Many cartons were in terrible shape, having completely lost their structural integrity. Some of that may have been caused by heavy condensation that was evident in the rooms, but looked more likely to be from extended periods spent outside refrigeration.
So bad was the carton condition that some rows looked dangerous to walk through, for fear of collapse of the stock held in storage overhead.
Pack dates on some of the cartons in the inventory stretched back to February this year, and even dates ending in 2015.
Outside the same facility, our group saw workers loading frozen cartons in a non-refrigerated delivery truck. It was impossible to tell how far away their delivery point was, but Shanghai is a city of 26 million people, and traffic congestion can be chronic. Two or three hour journeys are commonplace.
At this level, it appears many traders use ‘frozen’ as a means of buying some time in the distribution process, in what is an extremely challenging environment. In this sense, it is easy to understand why chilled penetration to this point has been so limited for Australian exporters in the China market.

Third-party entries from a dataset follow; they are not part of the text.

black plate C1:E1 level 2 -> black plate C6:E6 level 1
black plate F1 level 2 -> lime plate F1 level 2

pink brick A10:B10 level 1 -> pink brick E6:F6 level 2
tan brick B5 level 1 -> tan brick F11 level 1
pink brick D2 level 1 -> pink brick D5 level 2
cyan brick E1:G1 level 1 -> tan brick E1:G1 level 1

Big contrasts at retail level
Similarly at retail level, it was not hard to find examples of both the best and worst of Shanghai’s approach to cold chain management.

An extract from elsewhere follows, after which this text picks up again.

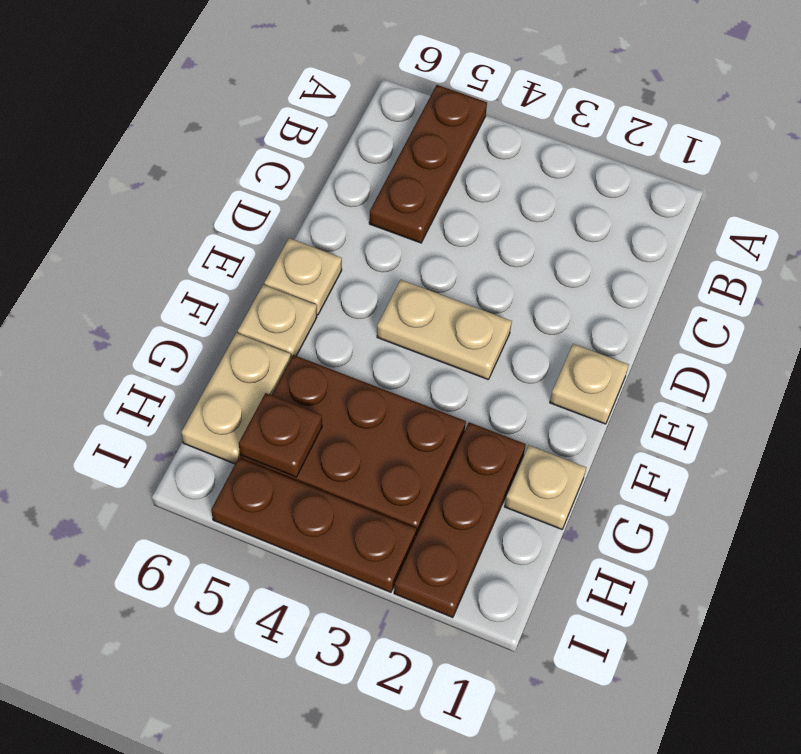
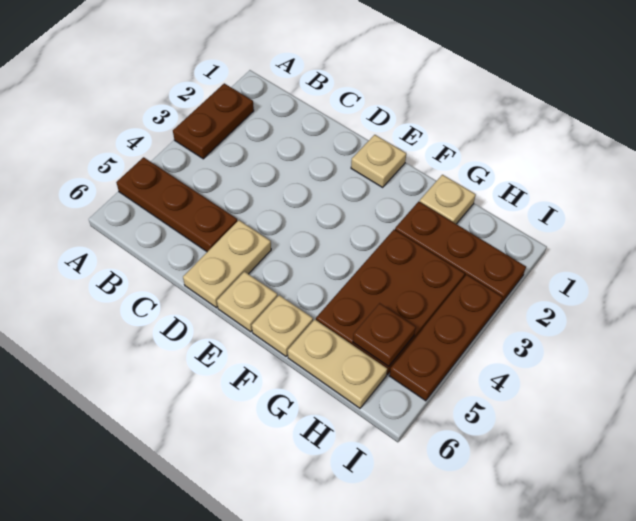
none -> brown plate A2:A3 level 1
tan plate E3:E4 level 1 -> tan plate D5:D6 level 1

At an up-market City Super retail outlet in Shanghai’s Times Square shopping centre, Australian chilled beef dominated the display, in a retail presentation that looked as good as anything seen in high-end Japanese or Korean department stores.
Mayura and Rangers Valley longfed Wagyu cross and Angus, Organic Meat Company certified Organic beef, and G & K O’Connor grassfed yearling dominated the display cabinets and looked as fresh and as well presented as it would in an upmarket Toorak butchery. Storage and handling advice was readily available to customers, and the chilled cabinets were as modern as tomorrow.
Grainfed 100-day Australian Angus rib-eyes were retailing for Y68/100 grams, or about $84/kg. Longfed Black Angus striploin from Rangers Valley was retailing for $128/kg.
A ten minute cab ride away, our party visited a traditional Chinese wet market, selling meat proteins (dominated by pork and seafood, but including one beef outlet, pictured right) almost entirely without refrigeration. Apart from being housed indoors, it varied little from similar markets that can be seen in Indonesia or Vietnam.
Such markets, owned by the Chinese government with sites leased-out to dozens of stallholders, rely on high turnover to avoid food safety issues. In the case of seafood, much of the offering is kept alive, and despatched only at point-of-sale.
Most of the customers were older, more traditional Chinese householders, who apparently still enjoy the market atmosphere over that in a western style supermarket.
In the case of the beef stallholder, his modest offering of some topside, shin-shank, rib-meat/intercostal and diced was priced about two and a half to three times that of his pork competitors, on a per kilo basis. Beef was offered at around $70/kg, but there was little differentiation between cuts. Sales appeared to be slow.
For his business model, freshness was everything, he said, and he was looking forward to the opportunity to access beef from Australian cattle exported live to China, and slaughtered on demand.